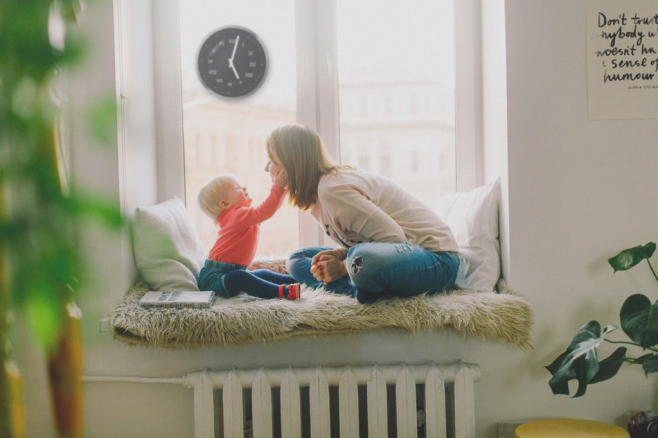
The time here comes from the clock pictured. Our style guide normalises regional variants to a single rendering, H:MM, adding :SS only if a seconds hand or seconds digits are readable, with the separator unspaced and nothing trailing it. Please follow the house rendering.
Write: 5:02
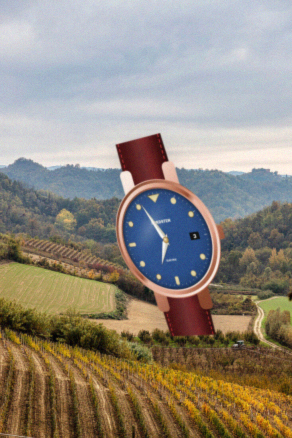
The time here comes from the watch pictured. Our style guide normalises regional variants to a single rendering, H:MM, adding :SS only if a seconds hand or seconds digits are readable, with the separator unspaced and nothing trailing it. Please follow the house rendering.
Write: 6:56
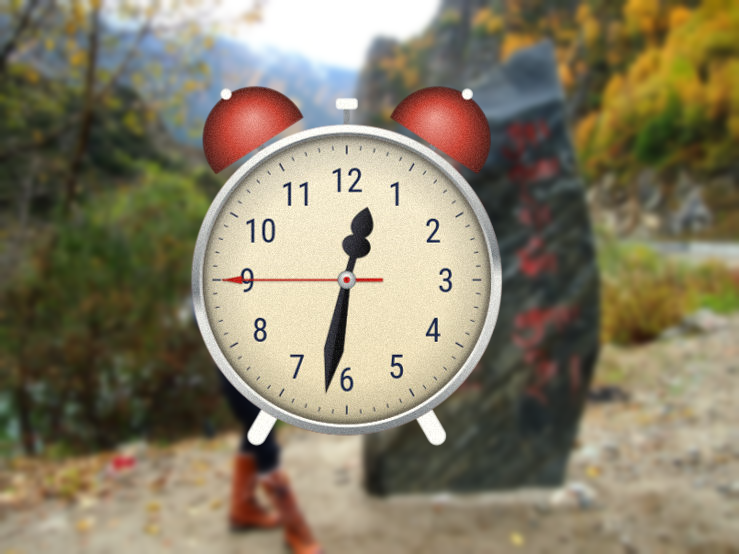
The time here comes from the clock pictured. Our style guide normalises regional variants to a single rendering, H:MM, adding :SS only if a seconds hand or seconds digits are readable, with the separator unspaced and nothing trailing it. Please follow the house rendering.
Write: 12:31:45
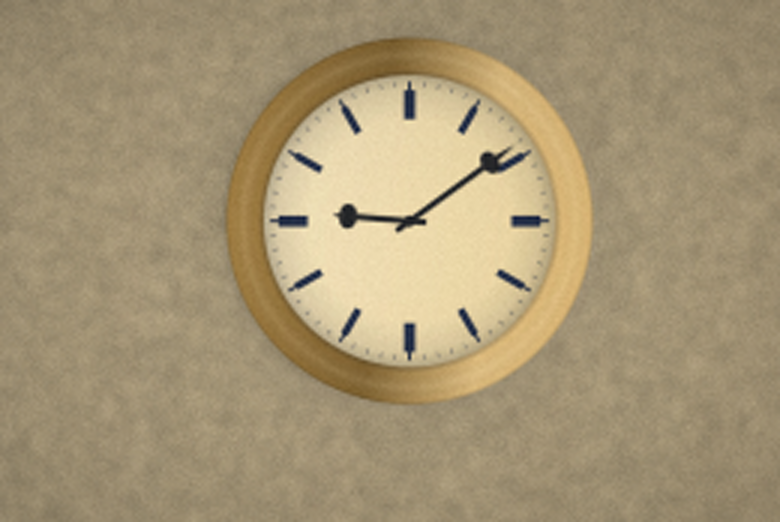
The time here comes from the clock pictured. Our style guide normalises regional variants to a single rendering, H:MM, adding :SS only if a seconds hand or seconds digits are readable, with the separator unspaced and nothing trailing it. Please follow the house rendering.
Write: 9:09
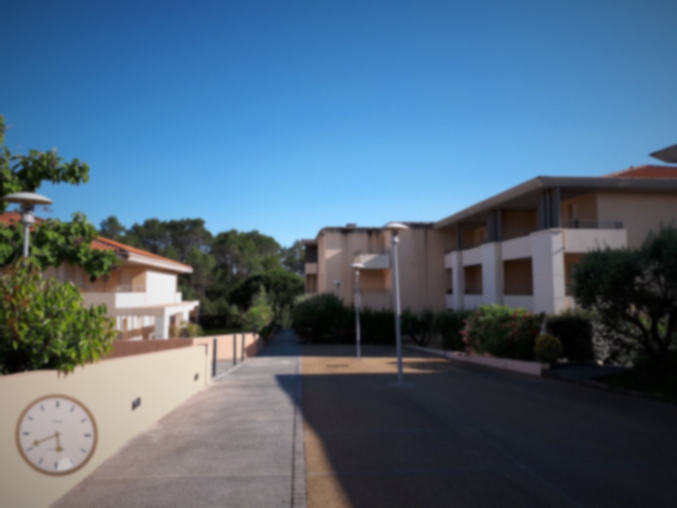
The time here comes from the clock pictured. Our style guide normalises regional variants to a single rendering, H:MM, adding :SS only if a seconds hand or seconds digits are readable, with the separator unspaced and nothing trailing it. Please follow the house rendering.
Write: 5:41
::::::::::
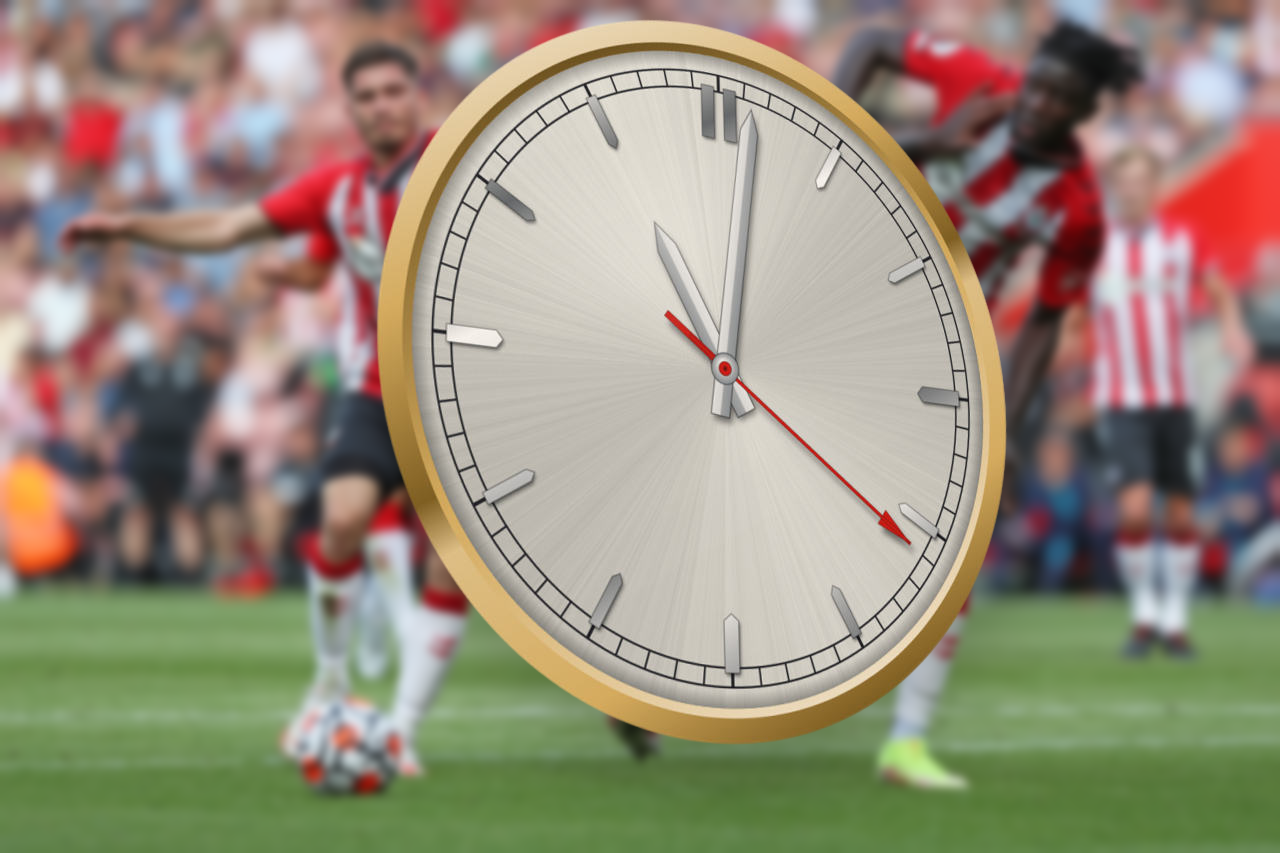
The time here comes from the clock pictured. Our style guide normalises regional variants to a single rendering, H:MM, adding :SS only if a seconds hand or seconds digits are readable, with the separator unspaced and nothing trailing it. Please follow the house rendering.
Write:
::::::::::
→ Goal of the exercise:
Count the lines of the material above that contain the string "Write". Give only the number.

→ Response to the task:
6